The investment forms part of the bank’s broader strategy to migrate most customer interactions away from physical branches and onto digital platforms such as mobile banking apps, internet banking, and automated self-service channels. Absa says the recurring spend will help improve speed, reliability, and accessibility of financial services as customer expectations increasingly lean toward instant, always-on banking.
According to the bank’s leadership, digital transformation is no longer a one-off project but a continuous operational cost. Absa Kenya’s CEO, Abdi Mohamed, noted that the lender typically invests between $15.4 million and $23.2 million annually in technology to ensure customers can complete transactions more efficiently and without visiting branches. The shift reflects a broader trend across Kenya’s banking sector, where mobile money dominance and rising fintech competition have forced banks to rethink their service models. Today, the vast majority of banking transactions—about 94%—already happen outside physical branches, highlighting how quickly digital channels have become the default for customers.
Absa’s heavy investment is also aimed at improving internal efficiency. In recent years, the bank has reduced operational costs and improved profitability partly through automation and digitisation, showing how technology spending is increasingly tied to financial performance rather than just customer experience.

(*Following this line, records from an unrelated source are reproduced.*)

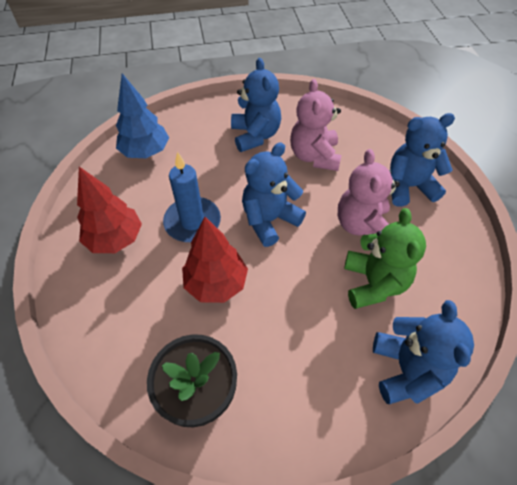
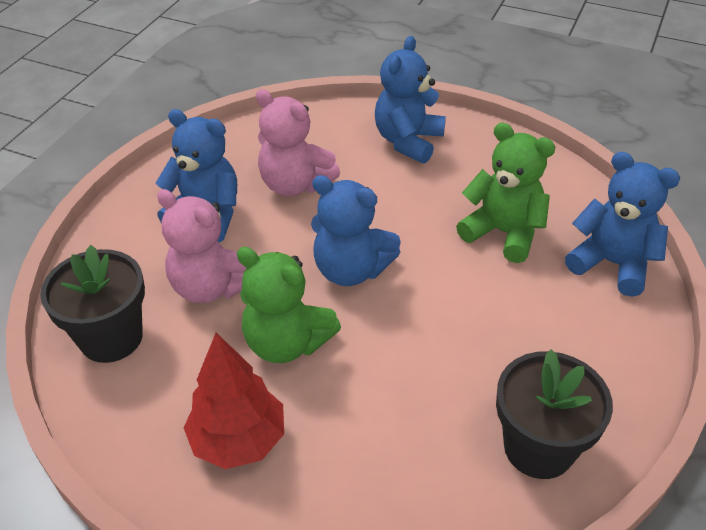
camera: 55 degrees left, 10 degrees down
blue tree [116,73,169,158] -> black flower pot [40,245,145,363]
blue candle [163,152,221,242] -> green teddy bear [237,247,341,363]
red tree [182,217,248,303] -> none
blue teddy bear [242,142,306,247] -> blue teddy bear turned 60 degrees counterclockwise [311,175,401,286]
pink teddy bear [338,149,400,235] -> pink teddy bear moved to [157,189,246,303]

Industry observers say the move signals a long-term structural change in Kenyan banking, where success will depend less on branch networks and more on digital infrastructure, data capabilities, and customer experience platforms.
Absa’s $23.2 million annual commitment highlights a clear direction for the sector: banks that fail to invest aggressively in digital transformation risk falling behind in an economy where financial services are becoming faster, more mobile, and increasingly tech-driven.